Comprendre la place des femmes dans l’économie du bas Nord-Ouest
Les controverses autour de la perception, l’acceptation et l’exercice des droits des femmes demeurent jusqu’à présent, notamment dans les pays en sous-développement où la technologie et les recherches scientifiques sont peu poussées. En Haïti, en particulier, les femmes assument de plus en plus leur responsabilité pour s’autodéterminer socialement et économiquement suivant leurs aspirations en tant qu’humain. Pour illustrer, il faut juste jeter un coup d’œil dans les marchés publics dans les grandes villes où le secteur informel est fort développé, et les femmes sont les principales actrices de ce secteur ; sans omettre que l’augmentation du taux de divorce débouche sur beaucoup de familles monoparentales avec des femmes comme chef de ménage qui assument tout dans la famille.
Par ailleurs, dans le milieu rural haïtien, principalement dans le bas Nord-Ouest là où le conservatisme est fort ancré, la plupart des femmes gardent encore leur rôle traditionnel dans le foyer et dans la communauté ; certaines le gardent par l’éducation, d’autres par obligation sociale. Il y en a d’autres, a contrario, qui, courageusement, s’impliquent dans la vie active même politique pour augmenter le revenu de leur famille et apporter leur contribution au devenir de leur communauté.
Image : Marché communale de Bombardopolis
Quelles places les femmes occupent-t-elles alors dans l’économie du bas Nord-Ouest d’Haïti ?

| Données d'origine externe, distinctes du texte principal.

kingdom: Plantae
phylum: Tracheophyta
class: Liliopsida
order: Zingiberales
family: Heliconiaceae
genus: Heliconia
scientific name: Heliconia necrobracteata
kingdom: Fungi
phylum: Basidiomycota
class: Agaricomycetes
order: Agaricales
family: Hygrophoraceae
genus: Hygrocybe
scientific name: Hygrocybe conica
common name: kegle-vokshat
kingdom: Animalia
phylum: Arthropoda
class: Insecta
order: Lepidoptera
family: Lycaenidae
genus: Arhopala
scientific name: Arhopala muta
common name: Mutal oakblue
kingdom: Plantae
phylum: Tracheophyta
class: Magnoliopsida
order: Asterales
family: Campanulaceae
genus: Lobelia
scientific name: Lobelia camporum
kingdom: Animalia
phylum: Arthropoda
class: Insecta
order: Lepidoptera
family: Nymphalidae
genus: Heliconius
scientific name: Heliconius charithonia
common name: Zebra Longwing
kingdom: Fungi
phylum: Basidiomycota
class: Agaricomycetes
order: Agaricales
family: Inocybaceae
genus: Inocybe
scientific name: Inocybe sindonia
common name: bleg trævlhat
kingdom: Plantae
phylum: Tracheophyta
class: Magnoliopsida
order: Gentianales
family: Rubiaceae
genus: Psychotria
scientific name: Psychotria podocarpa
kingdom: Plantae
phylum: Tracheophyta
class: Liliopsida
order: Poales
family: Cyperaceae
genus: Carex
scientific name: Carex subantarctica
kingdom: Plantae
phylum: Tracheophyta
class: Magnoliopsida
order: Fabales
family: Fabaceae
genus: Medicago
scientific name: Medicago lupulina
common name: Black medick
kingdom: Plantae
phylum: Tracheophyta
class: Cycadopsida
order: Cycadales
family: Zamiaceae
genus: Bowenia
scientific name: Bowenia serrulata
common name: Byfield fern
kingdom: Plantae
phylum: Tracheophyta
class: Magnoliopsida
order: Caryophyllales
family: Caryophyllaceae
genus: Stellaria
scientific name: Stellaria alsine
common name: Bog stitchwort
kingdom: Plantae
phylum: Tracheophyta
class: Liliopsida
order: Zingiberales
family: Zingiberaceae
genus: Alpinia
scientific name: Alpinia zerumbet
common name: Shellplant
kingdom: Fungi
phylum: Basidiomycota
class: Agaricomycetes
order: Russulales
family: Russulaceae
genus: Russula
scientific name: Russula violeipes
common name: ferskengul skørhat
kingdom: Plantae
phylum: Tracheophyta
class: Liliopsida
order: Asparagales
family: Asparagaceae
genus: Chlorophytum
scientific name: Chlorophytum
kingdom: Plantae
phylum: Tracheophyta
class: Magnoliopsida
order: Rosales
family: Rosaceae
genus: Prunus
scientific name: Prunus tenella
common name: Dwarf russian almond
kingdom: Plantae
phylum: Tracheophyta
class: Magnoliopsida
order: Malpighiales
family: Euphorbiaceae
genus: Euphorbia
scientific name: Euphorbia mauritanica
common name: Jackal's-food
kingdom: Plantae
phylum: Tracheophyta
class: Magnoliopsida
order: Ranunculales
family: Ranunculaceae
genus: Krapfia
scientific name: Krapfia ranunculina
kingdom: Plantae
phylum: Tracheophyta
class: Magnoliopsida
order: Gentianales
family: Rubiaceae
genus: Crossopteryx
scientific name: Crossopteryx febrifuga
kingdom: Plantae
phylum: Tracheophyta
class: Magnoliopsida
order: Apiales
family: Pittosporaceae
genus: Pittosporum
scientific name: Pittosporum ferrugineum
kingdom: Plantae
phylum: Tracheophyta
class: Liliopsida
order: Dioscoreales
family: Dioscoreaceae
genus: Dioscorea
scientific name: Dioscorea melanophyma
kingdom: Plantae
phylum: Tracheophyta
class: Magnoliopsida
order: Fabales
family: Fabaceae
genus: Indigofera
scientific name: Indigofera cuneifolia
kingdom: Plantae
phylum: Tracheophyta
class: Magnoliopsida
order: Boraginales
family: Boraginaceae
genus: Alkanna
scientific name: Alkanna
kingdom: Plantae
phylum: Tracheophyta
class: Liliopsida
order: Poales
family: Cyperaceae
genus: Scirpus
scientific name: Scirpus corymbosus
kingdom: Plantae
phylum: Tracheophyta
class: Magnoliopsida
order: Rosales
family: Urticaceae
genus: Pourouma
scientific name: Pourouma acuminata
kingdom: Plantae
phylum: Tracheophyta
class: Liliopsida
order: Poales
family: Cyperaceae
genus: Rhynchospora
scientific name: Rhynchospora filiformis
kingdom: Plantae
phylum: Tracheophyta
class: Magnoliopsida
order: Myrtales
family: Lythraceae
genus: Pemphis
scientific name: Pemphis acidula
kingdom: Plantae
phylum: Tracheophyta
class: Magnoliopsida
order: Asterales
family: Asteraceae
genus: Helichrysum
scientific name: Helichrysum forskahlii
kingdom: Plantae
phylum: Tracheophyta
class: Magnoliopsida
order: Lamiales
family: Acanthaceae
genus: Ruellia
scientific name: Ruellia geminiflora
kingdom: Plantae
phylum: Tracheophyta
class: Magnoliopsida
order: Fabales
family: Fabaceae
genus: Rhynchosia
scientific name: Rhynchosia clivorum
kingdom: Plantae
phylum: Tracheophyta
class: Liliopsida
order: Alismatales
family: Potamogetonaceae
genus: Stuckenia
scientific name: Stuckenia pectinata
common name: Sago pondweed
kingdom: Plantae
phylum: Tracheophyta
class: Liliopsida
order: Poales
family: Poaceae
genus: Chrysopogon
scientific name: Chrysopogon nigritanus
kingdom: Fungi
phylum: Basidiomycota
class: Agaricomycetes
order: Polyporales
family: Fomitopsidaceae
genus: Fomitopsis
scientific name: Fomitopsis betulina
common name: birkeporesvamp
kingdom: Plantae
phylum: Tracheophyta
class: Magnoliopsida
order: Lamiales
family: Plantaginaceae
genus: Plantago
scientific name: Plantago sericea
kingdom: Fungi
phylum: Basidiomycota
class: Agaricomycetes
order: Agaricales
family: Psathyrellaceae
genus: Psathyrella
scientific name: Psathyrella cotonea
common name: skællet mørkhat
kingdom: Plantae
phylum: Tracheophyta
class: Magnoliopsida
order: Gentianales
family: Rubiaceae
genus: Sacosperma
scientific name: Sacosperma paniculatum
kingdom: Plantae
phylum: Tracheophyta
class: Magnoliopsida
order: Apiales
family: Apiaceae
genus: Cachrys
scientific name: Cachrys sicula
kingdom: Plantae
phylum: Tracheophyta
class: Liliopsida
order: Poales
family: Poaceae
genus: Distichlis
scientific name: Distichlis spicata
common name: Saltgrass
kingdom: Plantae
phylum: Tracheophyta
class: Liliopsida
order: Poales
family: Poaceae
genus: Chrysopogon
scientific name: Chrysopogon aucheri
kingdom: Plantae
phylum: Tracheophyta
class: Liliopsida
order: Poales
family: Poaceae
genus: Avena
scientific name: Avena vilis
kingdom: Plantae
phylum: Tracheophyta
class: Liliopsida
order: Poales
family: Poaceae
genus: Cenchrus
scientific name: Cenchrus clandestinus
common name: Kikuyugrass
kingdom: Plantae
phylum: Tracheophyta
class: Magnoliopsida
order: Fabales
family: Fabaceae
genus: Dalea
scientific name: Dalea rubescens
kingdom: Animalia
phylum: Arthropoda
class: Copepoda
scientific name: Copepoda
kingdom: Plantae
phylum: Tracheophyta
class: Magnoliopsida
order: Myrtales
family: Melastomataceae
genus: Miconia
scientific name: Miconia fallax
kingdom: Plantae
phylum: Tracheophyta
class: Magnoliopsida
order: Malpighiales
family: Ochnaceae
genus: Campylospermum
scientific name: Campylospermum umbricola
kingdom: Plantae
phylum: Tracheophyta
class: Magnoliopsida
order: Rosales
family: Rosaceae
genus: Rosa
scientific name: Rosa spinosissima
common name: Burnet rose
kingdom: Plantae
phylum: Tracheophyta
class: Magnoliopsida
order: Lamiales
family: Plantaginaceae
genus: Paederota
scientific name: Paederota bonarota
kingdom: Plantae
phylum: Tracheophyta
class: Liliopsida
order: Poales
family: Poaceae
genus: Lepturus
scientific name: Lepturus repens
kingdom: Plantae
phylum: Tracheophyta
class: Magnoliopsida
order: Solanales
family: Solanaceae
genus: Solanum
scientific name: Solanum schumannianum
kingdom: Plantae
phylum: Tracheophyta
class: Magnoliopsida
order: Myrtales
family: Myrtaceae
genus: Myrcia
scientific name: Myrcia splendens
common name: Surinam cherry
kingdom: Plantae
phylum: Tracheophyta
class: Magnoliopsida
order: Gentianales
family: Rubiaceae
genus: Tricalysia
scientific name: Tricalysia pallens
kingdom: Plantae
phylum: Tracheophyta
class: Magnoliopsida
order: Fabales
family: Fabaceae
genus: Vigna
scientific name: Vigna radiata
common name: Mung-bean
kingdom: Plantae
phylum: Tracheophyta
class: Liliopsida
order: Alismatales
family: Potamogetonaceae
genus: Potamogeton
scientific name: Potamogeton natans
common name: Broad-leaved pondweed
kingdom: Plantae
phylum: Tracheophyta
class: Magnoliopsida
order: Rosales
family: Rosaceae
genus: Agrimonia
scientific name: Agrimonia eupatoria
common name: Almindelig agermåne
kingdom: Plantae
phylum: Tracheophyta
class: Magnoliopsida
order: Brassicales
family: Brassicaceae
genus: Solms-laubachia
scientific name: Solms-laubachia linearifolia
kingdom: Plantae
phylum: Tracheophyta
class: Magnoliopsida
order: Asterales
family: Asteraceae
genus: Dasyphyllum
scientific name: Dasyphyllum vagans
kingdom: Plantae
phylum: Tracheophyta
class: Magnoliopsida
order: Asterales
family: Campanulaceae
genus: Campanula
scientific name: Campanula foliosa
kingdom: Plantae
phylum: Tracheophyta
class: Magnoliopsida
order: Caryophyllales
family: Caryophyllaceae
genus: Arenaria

Répondre à cette question renvoie à reconsidérer le secteur économique du bas Nord-Ouest tout entier. De prime abord, il s’avère nécessaire de reconnaitre, suivant le résultat du Recensement Général de l’Agriculture réalisé en 2008-2009 publié par le Ministère de l’Agriculture des Ressources Naturelles et du Développement Rural (MARNDR) en 2012, que le Nord-Ouest a eu une économie basée essentiellement sur le secteur primaire. Ceci étant dit, l’agriculture a été donc, pour la majorité des familles dans le bas Nord-Ouest, la seule source de revenu. Cependant, il faut admettre que depuis environ une décennie, de grands changements s’opèrent dans la vie économique de cette région ; l’agriculture est délaissée au bénéfice du développement du secteur tertiaire. Ces changements s’expliquent par le développement du secteur du transport qui facilite l’introduction de produis importés, de longues périodes de sécheresse rendant aléatoire la production agricole, sans oublier l’augmentation des besoins dans le domaine. De là étant, nous assistons à un abandon progressif de l’agriculture par beaucoup pour s’adonner à d’autres secteurs d’activités tels que le commerce et le travail professionnel manuel. Et, face à la cherté de la vie où les produits de premières nécessités et les écolages sont de plus en plus couteux, le « madan-sara », se développe peu à peu. Le « madan sara » est le nom que porte les commerçantes qui achètent leurs produits en ville et les vendent en province et vice versa. C’est à ce niveau qu’apparait la place actuelle de la femme dans l’économie du bas Nord-Ouest. Il est vrai que la majorité de la population de cette région habite dans les sections et vit en quelques sortes de l’agriculture, mais, en fait, cette agriculture, archaïque, pèse très peu dans la balance économique de la région. C’est plutôt le commerce de produits importés qui fait circuler l’argent dans la région…et qui dit commerce, dit les femmes.
Pour résumer, les femmes deviennent le moteur de l’économie du bas Nord-Ouest ces dernières années. L’affaiblissement de l’agriculture, la cherté de la vie, l’augmentation des besoins familiaux, le développement du secteur du transport facilite l’entrée libre des femmes dans la vie active par le commerce. Aujourd’hui, chaque femme essaie de mettre sur pied une petite boutique pour se procurer de l’argent.
Qui plus est, durant ces cinq dernières années, quelques femmes ont pris l’initiative de faire des investissements importants dans l’économie de la région. A Bombardopolis comme à Baie-de-Henne et Jean-Rabel, nous constatons quelques initiatives d’envergure menées par des femmes (« petits » supermarchés et hôtels) contribuant au développement de leur communauté.